There are some 40 presidential candidates. Among them, the front-runner has to be gauged to be President Hamid Karzai. He was chosen in reasonably fair elections in 2004, gaining 55.4 percent of the vote. Although he looks as though he has done as credible a job as anyone could do as president of such a messed-up country, the Americans and other foreigners are fed up with him. They would probably wholeheartedly like to see him go, except that they don't have an especially attractive candidate to replace him. Besides, any candidate whom the foreigners supported would probably go down to defeat in Afghanistan because he would be seen by Afghans as the candidate of the foreigners.

One leading candidate opposing Mr. Karzai is former Finance Minister Ashraf Ghani. Mr. Ghani has hired U.S. Democratic political consultant James Carville to advise him on how to win.

I know it seems preposterous, but the very U.S. presence in Afghanistan would be considered fantastical if it weren't costing so much money and, now, U.S. lives, as Mr. Obama has raised the level of U.S. forces there. In July, 75 U.S. and NATO soldiers were killed in Afghanistan, the highest monthly total since 2001. As of Aug. 11, losses for this month were 27 already.

Mr. Karzai's other credible opponent is Abdullah Abdullah, considered to be the heir of Ahmed Shah Massoud, the leader of Afghanistan's Northern Alliance, the largely Tajik tribal group with which the United States worked in 2001 and 2002 to drive the Taliban out of Kabul.

Afghanistan's politics are a tangled skein of tribal leaders and warlords. The Pashtun are the largest minority, estimated at 40 percent. They have ruled Afghanistan for roughly the past 200 years. President Karzai is Pashtun; so are most of the Taliban. Mr. Karzai's brother is reportedly working to obtain Taliban acquiescence in his re-election. Next are the Tajik, organized in the Northern Alliance. There are the Hazara, a Shiite minority, looked down upon to a certain extent by other Afghans, but who in the past have voted for Mr. Karzai. Other groups, most armed, are the Uzbeks, Turkmen, Ismaili, Sikhs and Hindus, for a grand total of some 50 ethnic groups.

It gets worse. Neighbors Pakistan, India, Russia and Iran as well as Saudi Arabia all have an interest in what happens in Afghanistan and are not hesitant to put money and arms behind their horses in the Afghan race. Afghans are mostly Sunni Muslims but some are Shiite Muslims.

All of that said, for the United States to imagine that with 38,000 troops, perhaps expanded to 60,000, it can impose peace, order and sound government in a country of 30 million, the size of Texas, is imaginative to say the least. Some would say, silly.
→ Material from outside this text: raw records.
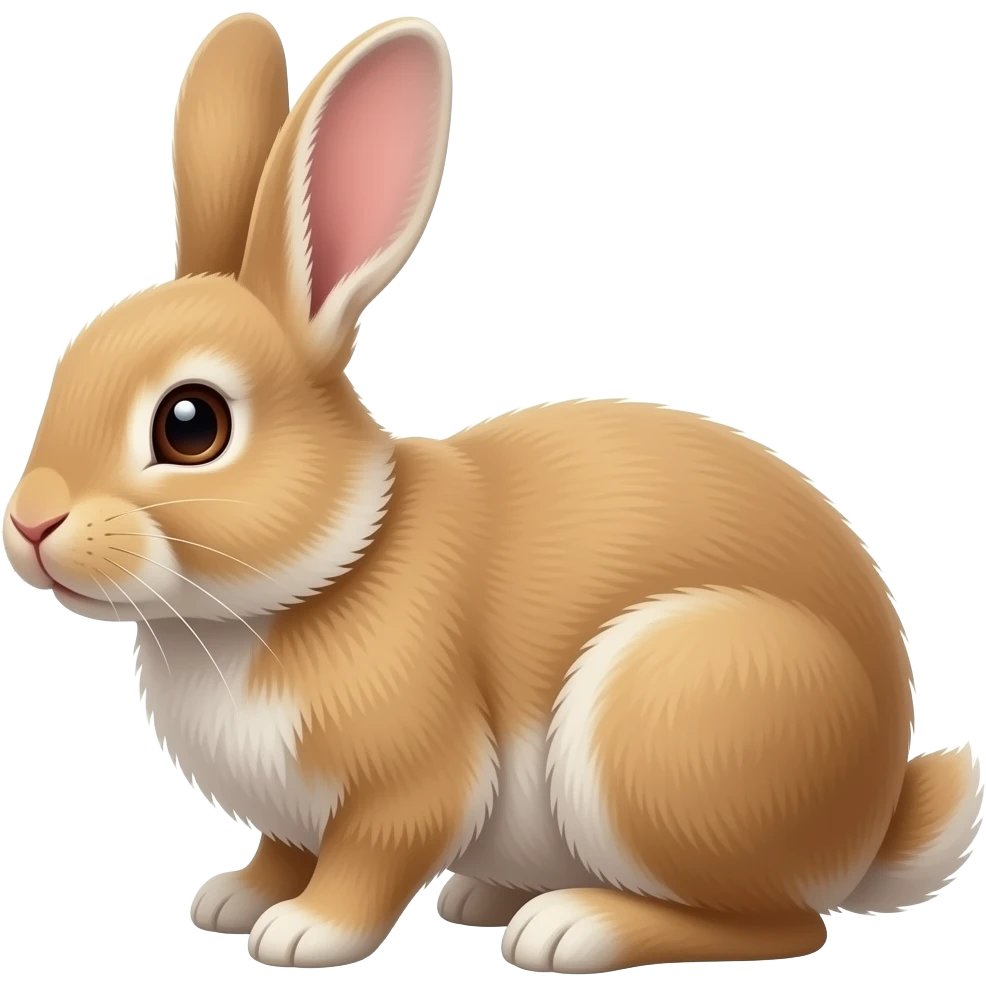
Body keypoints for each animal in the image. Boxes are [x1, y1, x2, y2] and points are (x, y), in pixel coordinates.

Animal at [2, 11, 982, 975]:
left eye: (191, 425)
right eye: (66, 363)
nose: (31, 522)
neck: (321, 570)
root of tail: (872, 824)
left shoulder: (412, 777)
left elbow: (373, 856)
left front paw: (304, 933)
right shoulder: (292, 813)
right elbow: (284, 849)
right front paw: (233, 899)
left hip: (670, 721)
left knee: (783, 924)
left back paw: (571, 927)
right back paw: (486, 898)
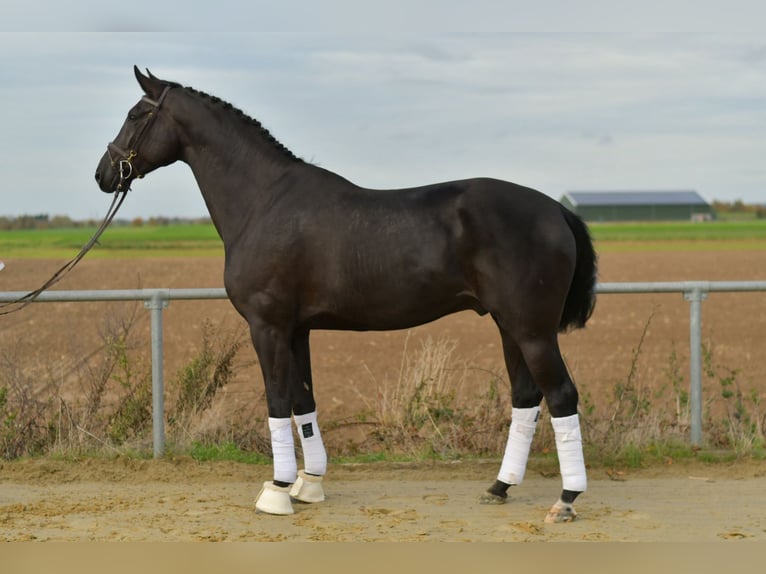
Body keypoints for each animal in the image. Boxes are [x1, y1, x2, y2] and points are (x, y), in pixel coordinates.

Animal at [95, 67, 597, 523]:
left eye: (136, 114)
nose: (103, 174)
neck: (264, 201)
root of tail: (555, 209)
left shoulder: (267, 326)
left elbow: (277, 401)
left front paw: (276, 491)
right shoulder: (296, 330)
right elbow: (303, 403)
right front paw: (308, 484)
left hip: (532, 330)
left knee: (561, 395)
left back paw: (566, 499)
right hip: (509, 325)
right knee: (526, 397)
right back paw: (499, 487)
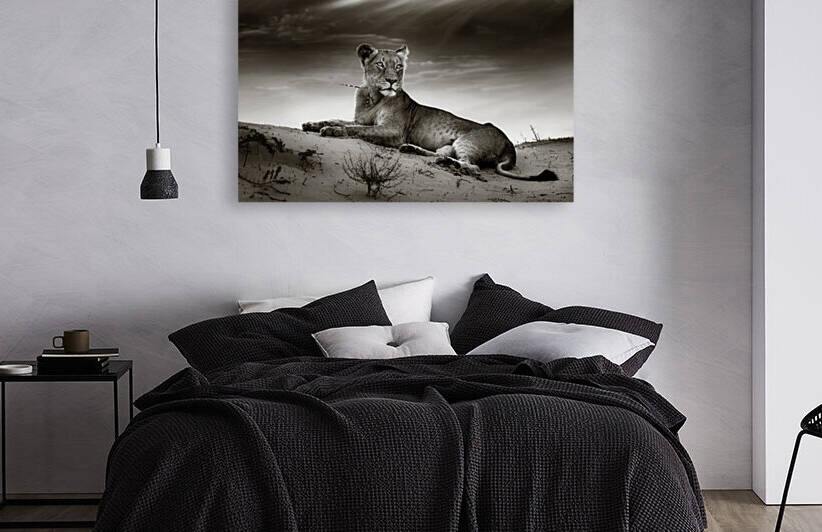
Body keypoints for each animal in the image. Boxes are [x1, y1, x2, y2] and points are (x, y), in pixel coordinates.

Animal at [302, 43, 558, 182]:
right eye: (380, 64)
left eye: (399, 67)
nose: (393, 81)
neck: (372, 95)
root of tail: (509, 144)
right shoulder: (364, 120)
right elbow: (342, 120)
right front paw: (312, 124)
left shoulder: (393, 131)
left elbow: (354, 130)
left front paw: (332, 131)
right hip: (449, 144)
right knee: (441, 154)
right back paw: (414, 150)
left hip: (467, 141)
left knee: (471, 166)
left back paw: (446, 164)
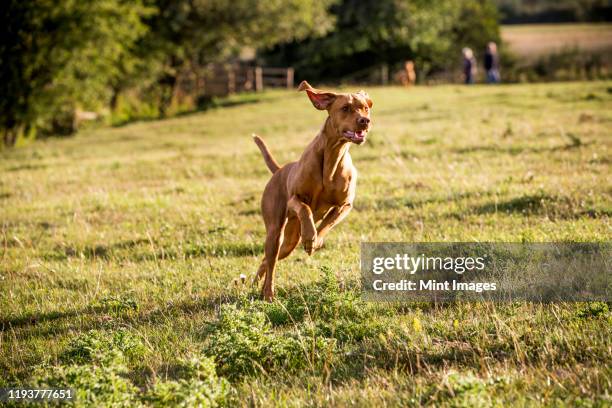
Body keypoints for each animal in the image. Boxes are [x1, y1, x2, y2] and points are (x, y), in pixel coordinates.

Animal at [250, 81, 372, 302]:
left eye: (365, 108)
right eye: (345, 108)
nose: (365, 121)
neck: (333, 156)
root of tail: (279, 169)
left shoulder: (345, 205)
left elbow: (327, 224)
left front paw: (315, 241)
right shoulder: (294, 200)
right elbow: (305, 208)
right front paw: (310, 236)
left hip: (289, 241)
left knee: (268, 260)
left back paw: (258, 286)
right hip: (275, 232)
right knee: (271, 262)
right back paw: (268, 293)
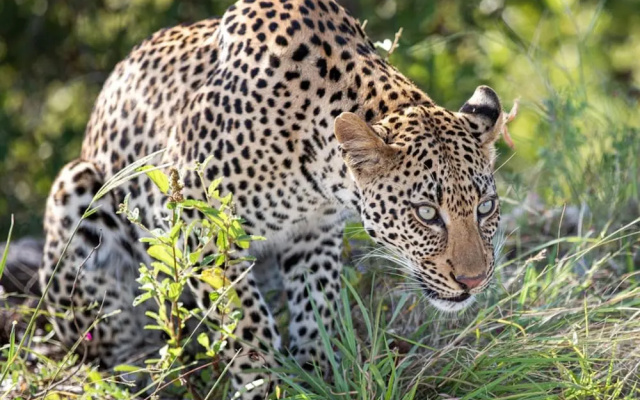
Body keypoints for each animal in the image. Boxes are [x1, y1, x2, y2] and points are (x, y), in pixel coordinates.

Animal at [40, 0, 513, 398]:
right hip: (76, 192)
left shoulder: (314, 232)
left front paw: (318, 374)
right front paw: (265, 385)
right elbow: (246, 324)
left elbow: (316, 303)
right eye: (426, 213)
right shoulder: (201, 225)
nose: (474, 282)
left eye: (485, 207)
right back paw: (141, 371)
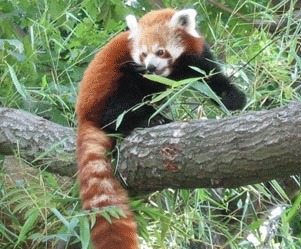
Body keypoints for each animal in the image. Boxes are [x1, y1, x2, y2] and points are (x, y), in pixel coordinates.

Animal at [76, 7, 245, 249]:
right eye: (143, 54)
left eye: (160, 51)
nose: (151, 67)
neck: (170, 71)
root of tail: (84, 115)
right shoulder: (136, 68)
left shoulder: (196, 57)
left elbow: (211, 79)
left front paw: (232, 98)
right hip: (109, 88)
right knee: (118, 108)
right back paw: (149, 120)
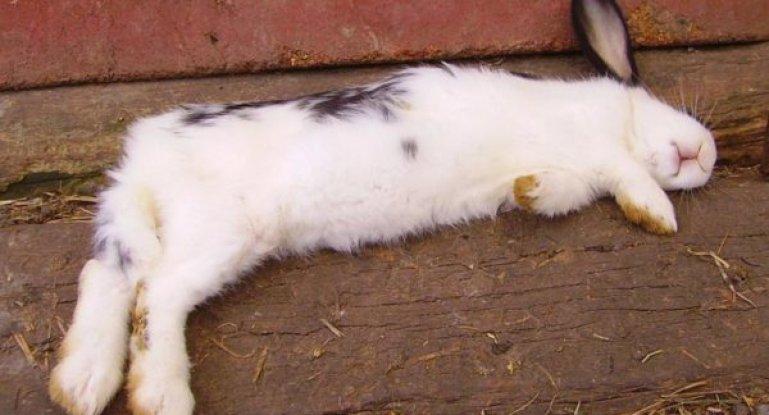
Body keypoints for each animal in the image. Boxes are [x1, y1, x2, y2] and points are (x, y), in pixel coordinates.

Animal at [49, 0, 717, 414]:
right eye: (666, 103)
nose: (706, 156)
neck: (617, 124)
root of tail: (145, 156)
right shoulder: (598, 140)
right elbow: (629, 171)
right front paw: (659, 214)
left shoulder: (573, 174)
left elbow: (553, 192)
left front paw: (528, 192)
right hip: (220, 231)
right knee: (155, 293)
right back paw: (159, 395)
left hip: (155, 226)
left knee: (108, 277)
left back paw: (81, 384)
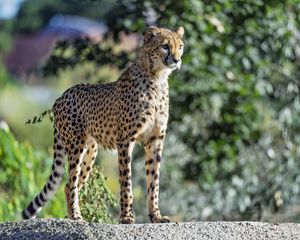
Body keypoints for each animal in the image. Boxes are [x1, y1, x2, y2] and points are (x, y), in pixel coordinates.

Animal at [22, 25, 184, 223]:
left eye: (180, 46)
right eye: (165, 46)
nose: (177, 59)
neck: (157, 77)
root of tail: (61, 96)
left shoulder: (155, 140)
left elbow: (154, 182)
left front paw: (156, 216)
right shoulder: (125, 140)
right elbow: (126, 181)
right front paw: (126, 217)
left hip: (91, 151)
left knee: (70, 185)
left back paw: (72, 215)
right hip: (76, 145)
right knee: (71, 183)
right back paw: (76, 216)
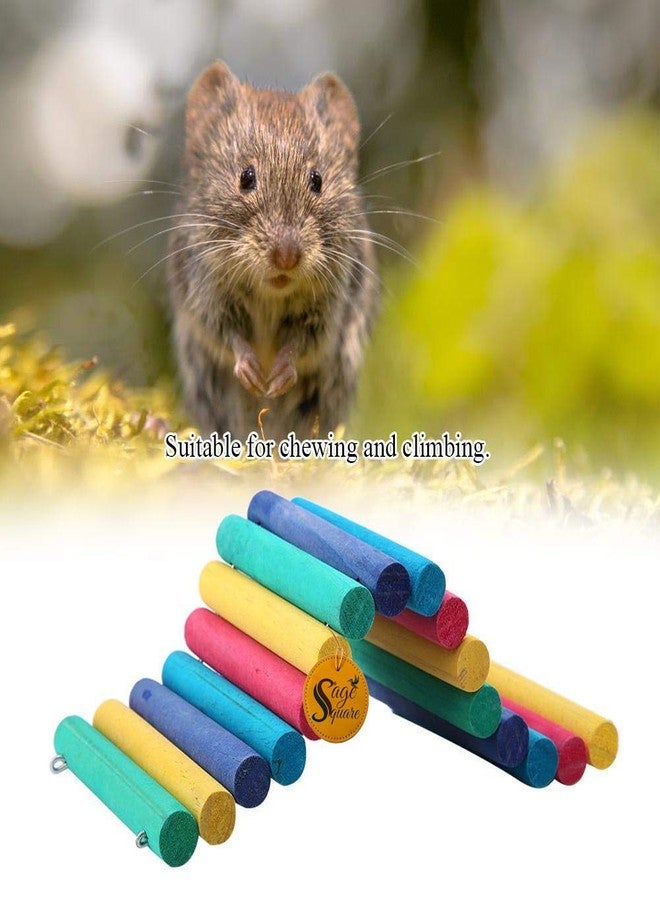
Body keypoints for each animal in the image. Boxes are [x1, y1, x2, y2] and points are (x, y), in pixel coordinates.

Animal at [167, 61, 379, 441]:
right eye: (246, 177)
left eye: (317, 180)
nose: (287, 257)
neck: (271, 293)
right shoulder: (206, 293)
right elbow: (228, 335)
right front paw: (253, 373)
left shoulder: (328, 308)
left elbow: (303, 345)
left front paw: (277, 376)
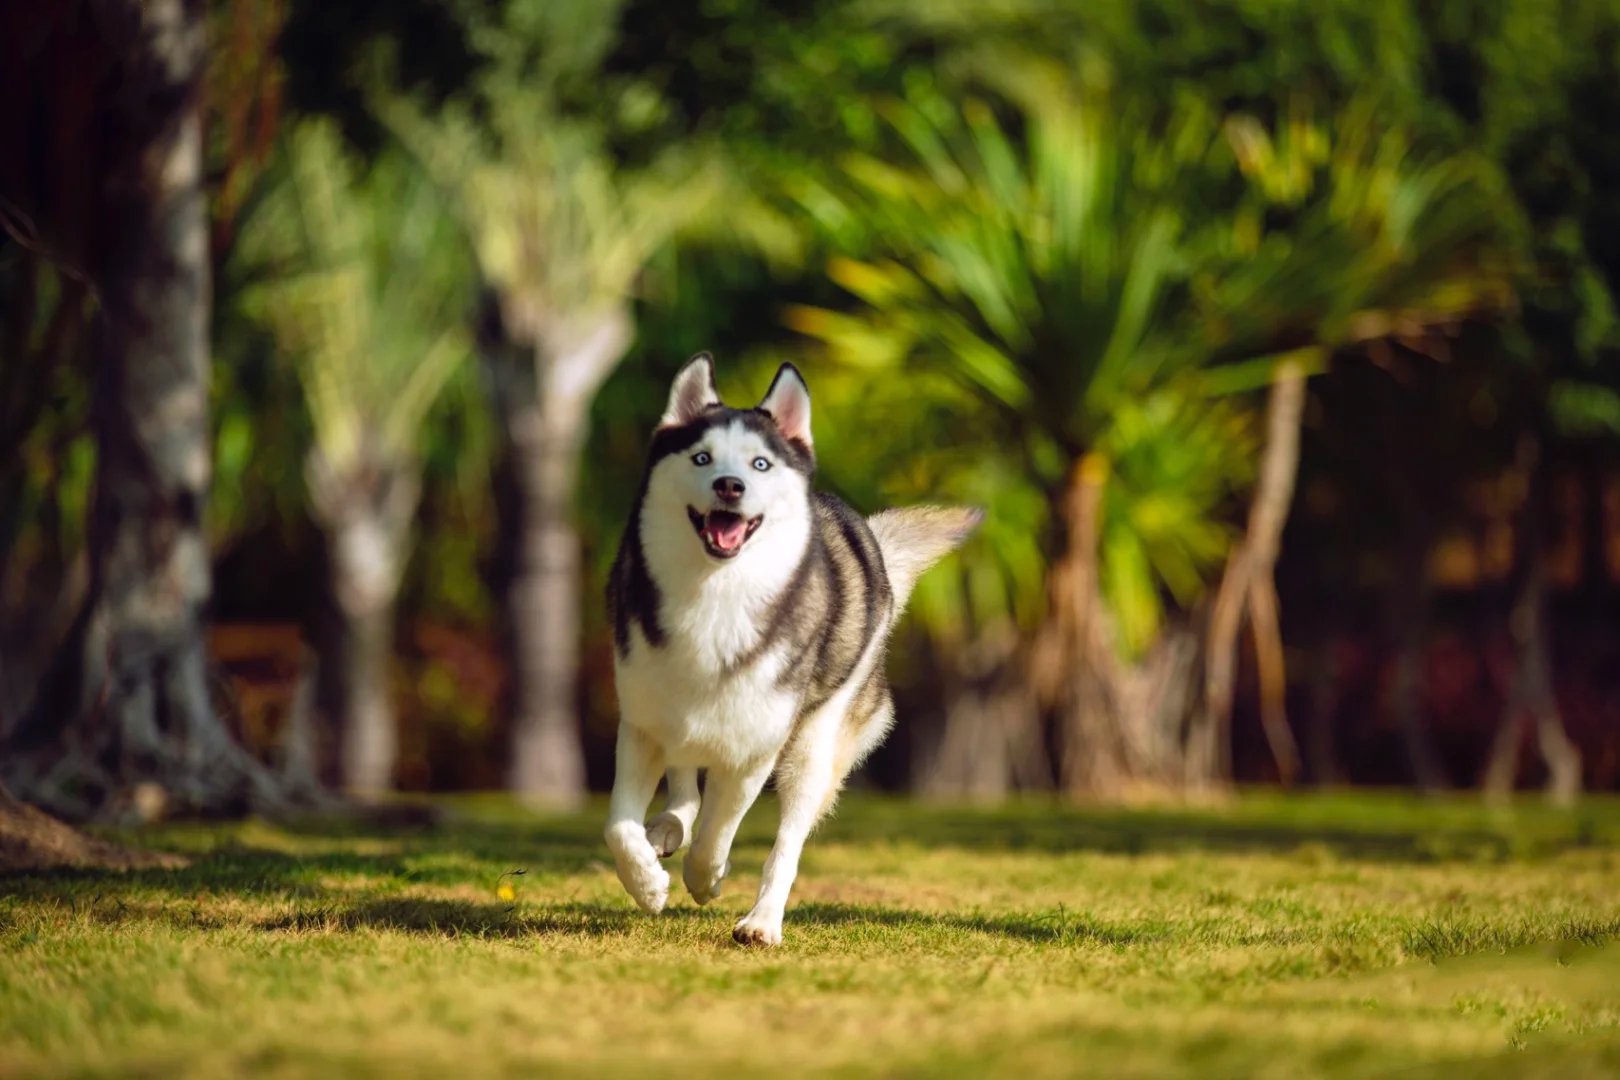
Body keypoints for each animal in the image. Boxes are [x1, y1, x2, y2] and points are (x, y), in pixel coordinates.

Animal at [609, 354, 978, 945]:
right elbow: (619, 824)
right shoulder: (641, 720)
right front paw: (645, 882)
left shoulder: (756, 747)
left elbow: (720, 831)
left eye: (760, 464)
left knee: (784, 840)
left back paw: (761, 919)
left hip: (813, 747)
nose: (729, 485)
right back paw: (667, 828)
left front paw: (707, 877)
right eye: (701, 457)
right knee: (686, 785)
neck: (715, 598)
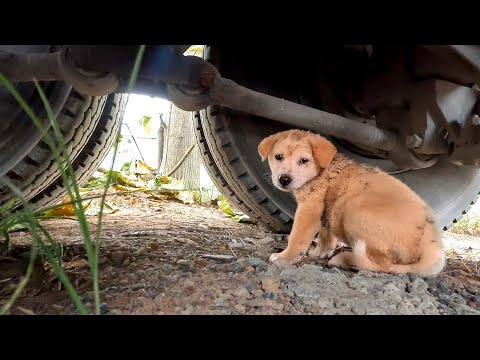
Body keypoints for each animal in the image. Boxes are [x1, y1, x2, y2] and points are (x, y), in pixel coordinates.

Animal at [258, 129, 446, 276]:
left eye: (304, 160)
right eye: (278, 157)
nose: (284, 179)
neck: (322, 171)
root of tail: (431, 244)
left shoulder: (309, 208)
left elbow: (297, 237)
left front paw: (285, 257)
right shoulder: (329, 206)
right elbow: (326, 234)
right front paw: (321, 252)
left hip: (354, 207)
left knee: (383, 265)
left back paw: (345, 259)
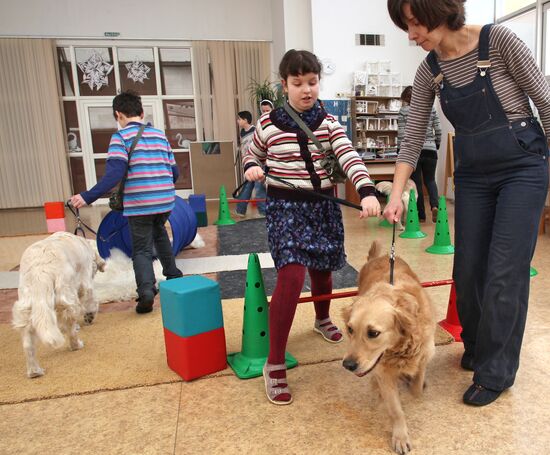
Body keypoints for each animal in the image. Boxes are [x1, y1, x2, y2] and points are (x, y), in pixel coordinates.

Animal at [12, 233, 105, 380]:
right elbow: (91, 301)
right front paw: (89, 316)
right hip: (66, 295)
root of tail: (39, 269)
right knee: (71, 328)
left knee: (28, 344)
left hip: (25, 306)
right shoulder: (85, 282)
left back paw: (34, 371)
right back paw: (76, 345)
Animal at [342, 240, 438, 454]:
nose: (348, 365)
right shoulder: (383, 371)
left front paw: (414, 385)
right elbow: (395, 409)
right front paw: (400, 436)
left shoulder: (426, 353)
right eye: (350, 329)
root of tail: (381, 256)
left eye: (373, 333)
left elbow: (417, 388)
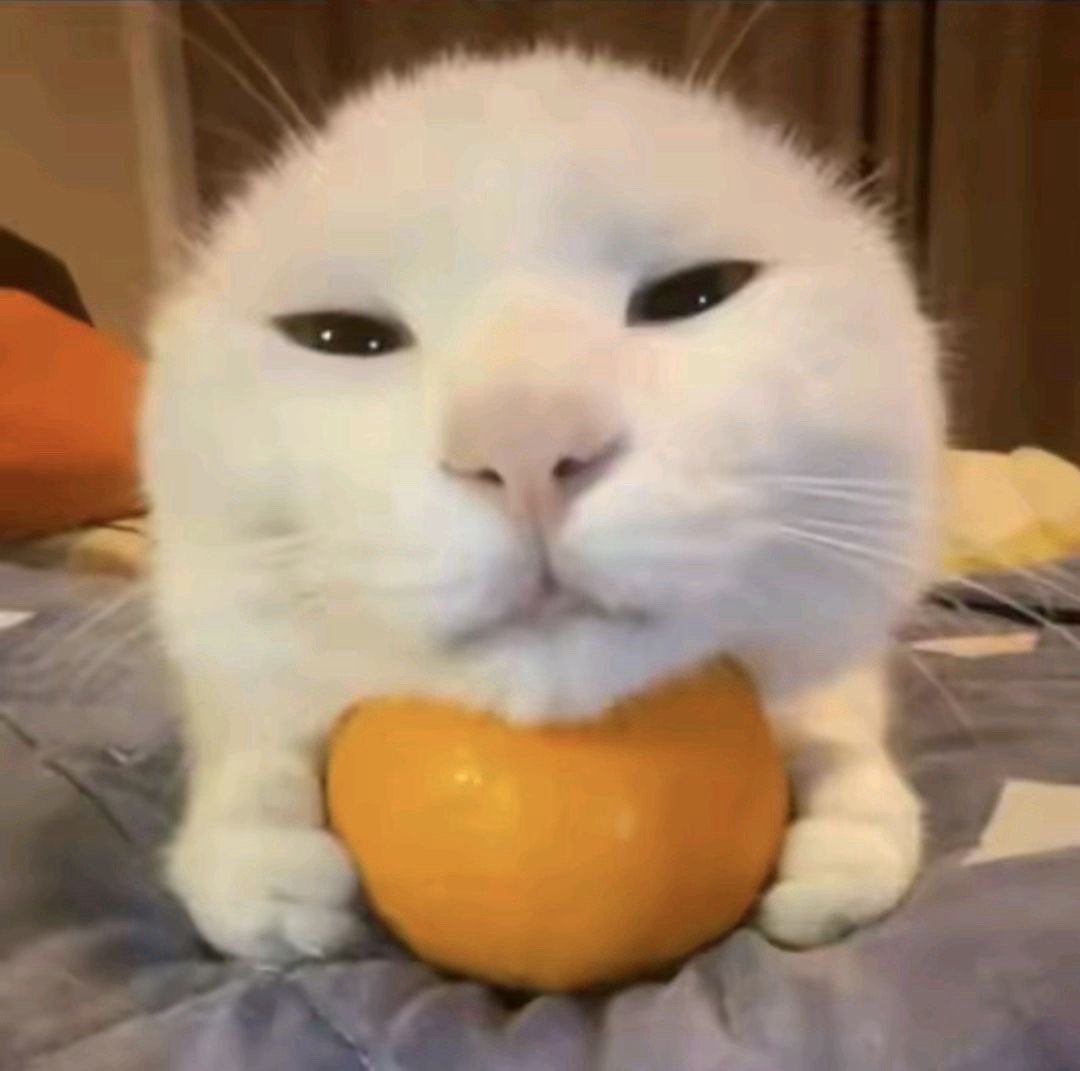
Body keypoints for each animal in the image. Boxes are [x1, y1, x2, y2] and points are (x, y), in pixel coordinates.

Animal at [141, 49, 945, 964]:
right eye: (339, 335)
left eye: (697, 292)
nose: (525, 443)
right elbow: (246, 731)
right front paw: (257, 858)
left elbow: (836, 706)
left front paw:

Despite his problems it is likely that Mr. Karzai will win the presidential elections, if not in the first round next week, then in the subsequent runoff. His close relationship with the United States may be his biggest disadvantage. His reputation has suffered heavily as he has been held guilty by association for casualties inflicted on Afghans by U.S. troops, manned aircraft and unmanned Predator drones.

The United States doesn't like him for his acquiescence, if not complicity, in drug production and trafficking; this doesn't bother Afghans much at all. Afghans also consider food shortages and other economic misfortunes to be somewhat normal. He has been clever in including different Afghan ethnic elements in a "big tent" administration. He is also considered by Afghans to have been skillful in balancing the various foreign neighbors off against each other, obtaining aid from each.

U.S. metrics in determining future involvement in Afghanistan should be casualties and cost alone. On both scores, it is high time to leave the governance of Afghanistan to the Afghans.